:: Parts of the exercise ::
1. Using the notebook on scraping 10X Genomics datasets, decide whether each statement agrees with it: (a) the website code is static; (b) the browser is configured with a user profile so that the session is already logged in; (c) the URL is set to retrieve only four datasets for testing. For each, answer yes or no and quote the deciding words.
2. Translate into Spanish this sentence from the notebook on scraping 10X Genomics datasets: "The website code isn't static so we need to use Selenium".
3. According to the notebook on scraping 10X Genomics datasets, from which address can `geckodriver` be downloaded?

(Source extract begins)

# Scrape the table of spatial transcriptomics datasets from 10X Genomics website
The website code isn't static so we need to use Selenium 

`geckodriver` can be downloaded from from https://github.com/mozilla/geckodriver/releases

In [40]:
from selenium import webdriver
from selenium.webdriver.firefox.service import Service
from selenium.webdriver.firefox.options import Options
from selenium.webdriver.common.by import By
from selenium.webdriver.common.keys import Keys
from selenium.webdriver.support.ui import WebDriverWait
from selenium.webdriver.support import expected_conditions as EC
from bs4 import BeautifulSoup
import time
import pandas as pd
import re
import json
import random
import string

random.seed(8)

In [2]:
# Set up driver for browser
firefox_options = Options()

# Use my user-profile so I'm already logged in
firefox_options.add_argument("-profile")
firefox_options.add_argument("/Users/tim.treis/Library/Application Support/Firefox/Profiles/9qiwq385.default-release-1697557194190")
s = Service("./geckodriver") 
driver = webdriver.Firefox(
    service=s, options=firefox_options
)

# only 4 datasets for testing
url = "https://www.10xgenomics.com/datasets?query=&page=1&configure%5Bfacets%5D%5B0%5D=chemistryVersionAndThroughput&configure%5Bfacets%5D%5B1%5D=pipeline.version&configure%5BhitsPerPage%5D=50&configure%5BmaxValuesPerFacet%5D=1000&menu%5Bproducts.name%5D=Spatial%20Gene%20Expression&refinementList%5Bproduct.name%5D%5B0%5D=HD%20Spatial%20Gene%20Expression"

(Source extract ends)
(Record extracts begins)

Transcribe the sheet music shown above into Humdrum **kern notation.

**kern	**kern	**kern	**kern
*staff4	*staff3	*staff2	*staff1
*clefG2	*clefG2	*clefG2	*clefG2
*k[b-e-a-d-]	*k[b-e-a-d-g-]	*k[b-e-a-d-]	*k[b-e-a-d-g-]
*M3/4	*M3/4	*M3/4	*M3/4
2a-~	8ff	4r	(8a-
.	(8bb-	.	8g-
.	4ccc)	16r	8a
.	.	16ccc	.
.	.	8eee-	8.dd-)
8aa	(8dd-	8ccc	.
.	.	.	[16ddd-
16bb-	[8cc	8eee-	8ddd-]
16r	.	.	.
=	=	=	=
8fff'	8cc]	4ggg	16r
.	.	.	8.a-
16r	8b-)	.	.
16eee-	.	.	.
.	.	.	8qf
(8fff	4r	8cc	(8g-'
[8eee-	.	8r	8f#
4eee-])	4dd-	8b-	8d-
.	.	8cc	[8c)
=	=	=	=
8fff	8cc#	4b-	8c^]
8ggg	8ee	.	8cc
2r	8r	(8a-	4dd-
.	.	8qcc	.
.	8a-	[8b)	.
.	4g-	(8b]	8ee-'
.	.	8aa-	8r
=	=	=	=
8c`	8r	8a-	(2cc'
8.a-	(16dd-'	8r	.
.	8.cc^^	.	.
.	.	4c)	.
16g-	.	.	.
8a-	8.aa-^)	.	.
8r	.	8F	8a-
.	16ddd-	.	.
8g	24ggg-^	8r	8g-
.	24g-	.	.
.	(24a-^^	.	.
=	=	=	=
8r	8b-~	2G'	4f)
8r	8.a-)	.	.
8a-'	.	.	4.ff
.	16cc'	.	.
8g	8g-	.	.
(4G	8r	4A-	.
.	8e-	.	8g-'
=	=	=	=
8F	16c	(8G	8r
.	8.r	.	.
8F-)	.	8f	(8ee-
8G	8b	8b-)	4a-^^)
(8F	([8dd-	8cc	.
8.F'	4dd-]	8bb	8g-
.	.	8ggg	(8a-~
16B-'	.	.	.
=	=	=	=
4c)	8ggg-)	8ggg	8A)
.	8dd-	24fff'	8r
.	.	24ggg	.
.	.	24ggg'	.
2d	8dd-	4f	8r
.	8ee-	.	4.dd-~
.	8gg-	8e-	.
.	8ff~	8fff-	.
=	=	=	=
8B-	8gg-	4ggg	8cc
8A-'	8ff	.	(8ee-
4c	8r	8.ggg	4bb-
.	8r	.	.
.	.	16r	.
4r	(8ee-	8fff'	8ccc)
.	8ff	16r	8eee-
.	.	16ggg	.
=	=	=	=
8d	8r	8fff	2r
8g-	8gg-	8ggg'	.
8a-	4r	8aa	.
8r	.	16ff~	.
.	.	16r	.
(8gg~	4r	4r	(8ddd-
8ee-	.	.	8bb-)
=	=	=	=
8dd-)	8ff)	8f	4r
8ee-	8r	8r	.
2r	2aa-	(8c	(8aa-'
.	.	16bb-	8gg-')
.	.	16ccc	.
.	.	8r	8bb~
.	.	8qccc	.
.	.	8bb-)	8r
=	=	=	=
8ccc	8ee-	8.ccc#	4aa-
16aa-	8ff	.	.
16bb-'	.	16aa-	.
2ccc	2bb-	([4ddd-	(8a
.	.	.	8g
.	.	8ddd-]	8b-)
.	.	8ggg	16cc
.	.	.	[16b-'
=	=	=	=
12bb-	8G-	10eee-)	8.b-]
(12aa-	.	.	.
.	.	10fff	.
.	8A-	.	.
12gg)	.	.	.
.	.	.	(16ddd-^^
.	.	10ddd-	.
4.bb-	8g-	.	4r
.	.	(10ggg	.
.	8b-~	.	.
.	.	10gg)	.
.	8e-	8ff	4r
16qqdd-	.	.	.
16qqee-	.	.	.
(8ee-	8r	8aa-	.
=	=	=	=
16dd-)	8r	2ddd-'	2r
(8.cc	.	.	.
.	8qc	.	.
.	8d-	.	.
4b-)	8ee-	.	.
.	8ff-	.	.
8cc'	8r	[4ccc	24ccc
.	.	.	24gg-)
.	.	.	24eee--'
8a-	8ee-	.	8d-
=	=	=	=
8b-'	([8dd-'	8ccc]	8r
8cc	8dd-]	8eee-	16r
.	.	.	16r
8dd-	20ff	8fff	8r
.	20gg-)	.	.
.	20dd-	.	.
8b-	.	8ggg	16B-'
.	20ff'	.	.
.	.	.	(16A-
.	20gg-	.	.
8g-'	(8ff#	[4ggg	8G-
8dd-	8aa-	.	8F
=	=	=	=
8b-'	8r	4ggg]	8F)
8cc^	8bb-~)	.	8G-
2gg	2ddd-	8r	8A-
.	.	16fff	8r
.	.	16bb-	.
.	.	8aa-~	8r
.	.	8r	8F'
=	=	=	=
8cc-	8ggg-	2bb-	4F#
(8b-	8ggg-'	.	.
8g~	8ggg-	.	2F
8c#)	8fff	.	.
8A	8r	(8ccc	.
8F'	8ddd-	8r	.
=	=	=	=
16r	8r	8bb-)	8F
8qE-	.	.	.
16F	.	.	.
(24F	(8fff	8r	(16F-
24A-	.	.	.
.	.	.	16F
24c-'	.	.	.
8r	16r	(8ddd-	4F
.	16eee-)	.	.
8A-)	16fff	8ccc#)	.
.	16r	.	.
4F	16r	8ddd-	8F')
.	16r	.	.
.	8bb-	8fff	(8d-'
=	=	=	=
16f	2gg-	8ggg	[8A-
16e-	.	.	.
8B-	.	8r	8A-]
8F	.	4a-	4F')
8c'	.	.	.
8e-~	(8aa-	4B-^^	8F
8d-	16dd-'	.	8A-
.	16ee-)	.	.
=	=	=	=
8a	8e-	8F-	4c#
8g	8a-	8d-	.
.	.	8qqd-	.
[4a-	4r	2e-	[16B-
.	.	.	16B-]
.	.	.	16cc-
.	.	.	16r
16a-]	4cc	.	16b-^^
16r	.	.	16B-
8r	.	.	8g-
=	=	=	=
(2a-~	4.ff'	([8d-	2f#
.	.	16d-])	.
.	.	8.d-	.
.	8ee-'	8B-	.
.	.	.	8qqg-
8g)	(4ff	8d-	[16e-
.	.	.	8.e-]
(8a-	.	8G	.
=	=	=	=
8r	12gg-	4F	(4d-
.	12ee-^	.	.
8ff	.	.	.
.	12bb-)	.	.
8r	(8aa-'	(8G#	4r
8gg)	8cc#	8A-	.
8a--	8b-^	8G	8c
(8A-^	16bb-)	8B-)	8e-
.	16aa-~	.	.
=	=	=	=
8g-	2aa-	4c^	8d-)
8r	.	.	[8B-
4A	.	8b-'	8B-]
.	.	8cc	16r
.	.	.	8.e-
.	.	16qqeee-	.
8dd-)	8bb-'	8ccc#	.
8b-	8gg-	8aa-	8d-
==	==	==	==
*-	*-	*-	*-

(Record extracts ends)

:: Solutions to the problems ::
1.
(a) No: "The website code isn't static so we need to use Selenium"
(b) Yes: "Use my user-profile so I'm already logged in"
(c) Yes: "only 4 datasets for testing"

2. El código del sitio web no es estático, así que necesitamos usar Selenium.

3. https://github.com/mozilla/geckodriver/releases